Engineering controls

These are tools that your employer provides that can help protect you from bloodborne germs. Engineering controls may involve:

  • Bags or containers marked with the biohazard symbol for materials that are infected with blood or body fluids.

  • Tongs, pans, brooms, and other items that help you avoid touching potentially infected materials while cleaning up.

  • Cones and other markers to clearly identify areas where an accident has taken place.

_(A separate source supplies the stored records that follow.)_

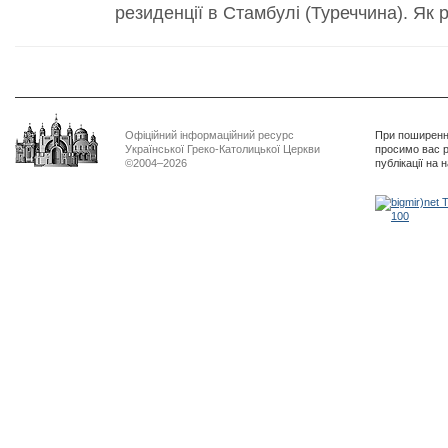
резиденції в Стамбулі (Туреччина). Як р
Офіційний інформаційний ресурс
При поширенні
Української Греко-Католицької Церкви
просимо вас р
©2004–2026
публікації на 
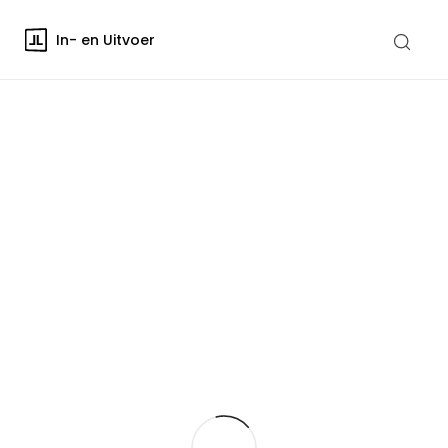
In- en Uitvoer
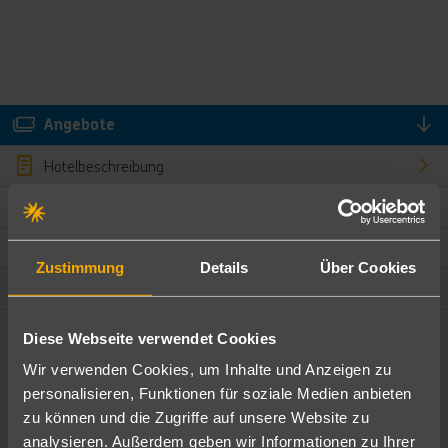
Angebote
Hotelbeschreibung
Hotelmerkmale
Bewertungen
Zustimmung
Details
Über Cookies
Lage und Umgebung
Diese Webseite verwendet Cookies
Angebote filtern
Wir verwenden Cookies, um Inhalte und Anzeigen zu
Ändere die Kriterien nach deinen Wünschen
personalisieren, Funktionen für soziale Medien anbieten
zu können und die Zugriffe auf unsere Website zu
Pauschal
Nur Hotel
analysieren. Außerdem geben wir Informationen zu Ihrer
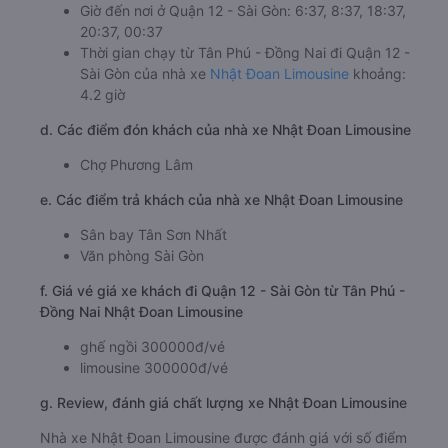
Giờ đến nơi ở Quận 12 - Sài Gòn: 6:37, 8:37, 18:37,
20:37, 00:37
Thời gian chạy từ Tân Phú - Đồng Nai đi Quận 12 -
Sài Gòn của nhà xe
Nhật Đoan Limousine
khoảng:
4.2 giờ
d. Các điểm đón khách của nhà xe Nhật Đoan Limousine
Chợ Phương Lâm
e. Các điểm trả khách của nhà xe Nhật Đoan Limousine
Sân bay Tân Sơn Nhất
Văn phòng Sài Gòn
f. Giá vé giá xe khách đi Quận 12 - Sài Gòn từ Tân Phú -
Đồng Nai Nhật Đoan Limousine
ghế ngồi 300000đ/vé
limousine 300000đ/vé
g. Review, đánh giá chất lượng xe Nhật Đoan Limousine
Nhà xe Nhật Đoan Limousine được đánh giá với số điểm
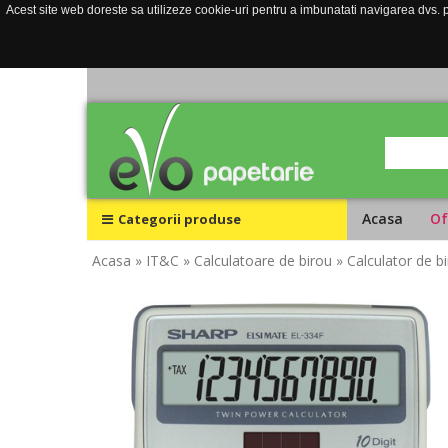
Acest site web doreste sa utilizeze cookie-uri pentru a imbunatati navigarea dvs. pe
Acasa
Of
Categorii produse
Acasa
» IT&C
» Calculatoare de birou
» Calculator de b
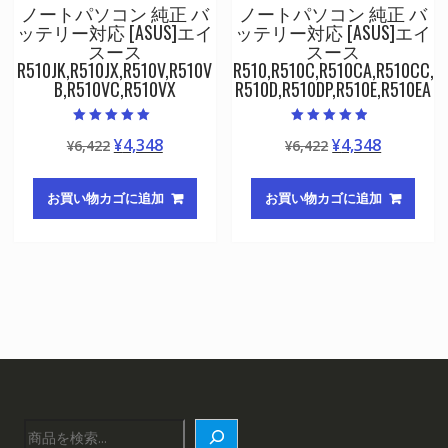
ノートパソコン 純正 バ
ノートパソコン 純正 バ
ッテリー対応 [ASUS]エイ
ッテリー対応 [ASUS]エイ
スース
スース
R510JK,R510JX,R510V,R510V
R510,R510C,R510CA,R510CC,
B,R510VC,R510VX
R510D,R510DP,R510E,R510EA
5段階中
5段階中
元
現
元
現
¥
4,348
¥
4,348
¥
6,422
¥
6,422
5.00
4.50
の評価
の評価
の
在
の
在
価
の
価
の
お買い物カゴに追加
お買い物カゴに追加
格
価
格
価
は
格
は
格
¥6,422
は
¥6,422
は
で
¥4,348
で
¥4,348
し
で
し
で
た。
す。
た。
す。
検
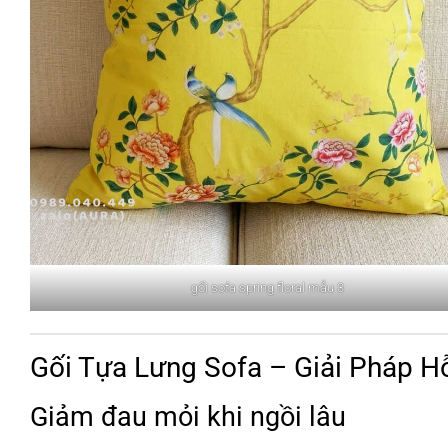
gối sofa spring floral mẫu 3
Gối Tựa Lưng Sofa – Giải Pháp H
Giảm đau mỏi khi ngồi lâu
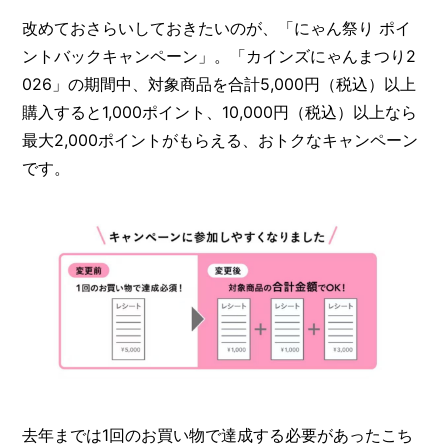
改めておさらいしておきたいのが、「にゃん祭り ポイ
ントバックキャンペーン」。「カインズにゃんまつり2
026」の期間中、対象商品を合計5,000円（税込）以上
購入すると1,000ポイント、10,000円（税込）以上なら
最大2,000ポイントがもらえる、おトクなキャンペーン
です。
去年までは1回のお買い物で達成する必要があったこち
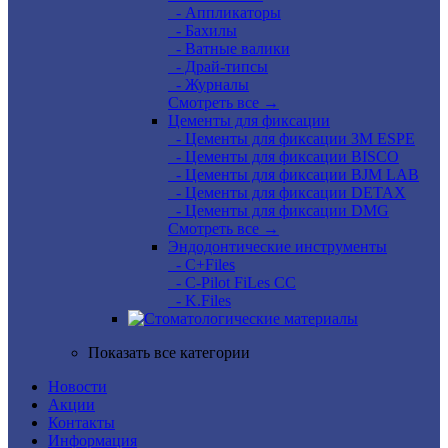
- Аппликаторы
- Бахилы
- Ватные валики
- Драй-типсы
- Журналы
Смотреть все →
Цементы для фиксации
- Цементы для фиксации 3M ESPE
- Цементы для фиксации BISCO
- Цементы для фиксации BJM LAB
- Цементы для фиксации DETAX
- Цементы для фиксации DMG
Смотреть все →
Эндодонтические инструменты
- C+Files
- C-Pilot FiLes CC
- K.Files
Показать все категории
Новости
Акции
Контакты
Информация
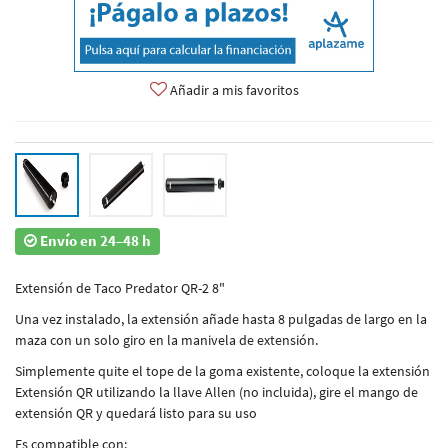
Añadir a mis favoritos
Envío en 24–48 h
Extensión de Taco Predator QR-2 8"
Una vez instalado, la extensión añade hasta 8 pulgadas de largo en la
maza con un solo giro en la manivela de extensión.
Simplemente quite el tope de la goma existente, coloque la extensión
Extensión QR utilizando la llave Allen (no incluida), gire el mango de
extensión QR y quedará listo para su uso
Es compatible con:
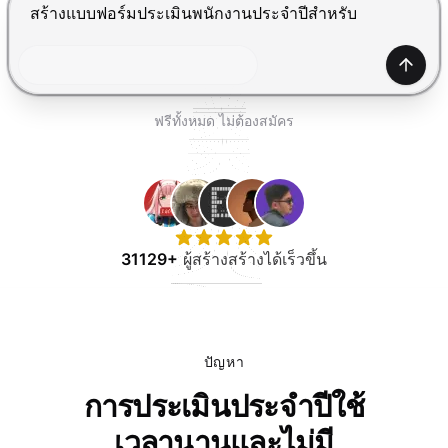
ทดลองใช้ฟรี
กด Enter เพื่อส่ง, Shift+Enter เพื่อขึ้นบรรทัดใหม่
สร้าง
ฟรีทั้งหมด ไม่ต้องสมัคร
31129+
ผู้สร้างสร้างได้เร็วขึ้น
ปัญหา
การประเมินประจำปีใช้
เวลานานและไม่มี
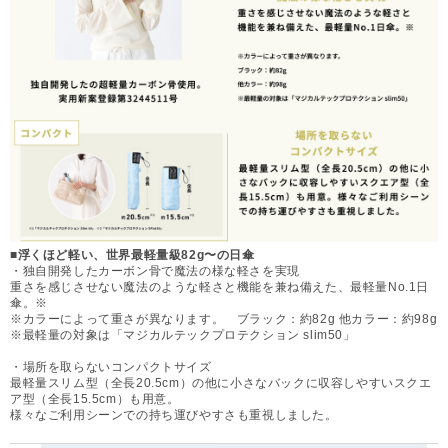
■浮くほど軽い、世界最軽量級82g〜の日傘
・独自開発したカーボン骨で魔法の様な軽さを実現
重さを感じさせない魔法のような軽さと機能を兼ね備えた、最軽量No.1日
傘。※
※カラーによって重さが異なります。 ブラック：約82g 他カラー：約98g
※最軽量の対象は「マジカルテックプロテクション slim50」
・場所を取らないコンパクトサイズ
最軽量スリム型（全長20.5cm）の他に小さなバックに収容しやすいスクエ
ア型（全長15.5cm）も用意。
様々なご利用シーンでの持ち運びやすさも重視しました。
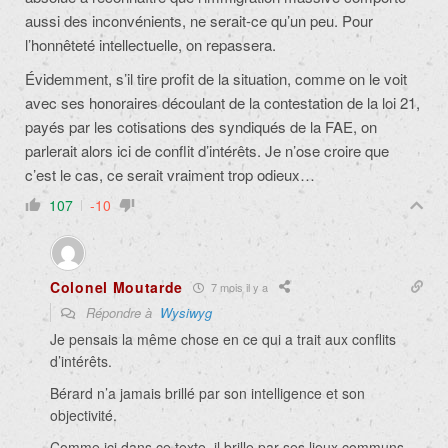
aussi des inconvénients, ne serait-ce qu’un peu. Pour
l’honnêteté intellectuelle, on repassera.
Évidemment, s’il tire profit de la situation, comme on le voit
avec ses honoraires découlant de la contestation de la loi 21,
payés par les cotisations des syndiqués de la FAE, on
parlerait alors ici de conflit d’intérêts. Je n’ose croire que
c’est le cas, ce serait vraiment trop odieux…
107
-10
Colonel Moutarde
7 mois il y a
Répondre à
Wysiwyg
Je pensais la même chose en ce qui a trait aux conflits
d’intérêts.
Bérard n’a jamais brillé par son intelligence et son
objectivité.
Comme ici dans ce texte, il brille par ses lieux communs,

Personal protective equipment (PPE)

Your employer provides PPE to help shield your skin, eyes, mouth, and nose from blood and body fluids. Types of PPE are:

  • Gloves, gowns, and masks

  • Mouthpieces for mouth-to-mouth resuscitation

  • Face shields and eye goggles

Most PPE items are meant to be used once and thrown away. Discard used PPE the right way by following your employer's instructions for using properly marked biohazard bags or containers.

Know the action plan

Your employer may have an emergency action plan that outlines what to do in case of an accident. In any workplace, you should know your employer's safety procedures and what to do if an accident happens.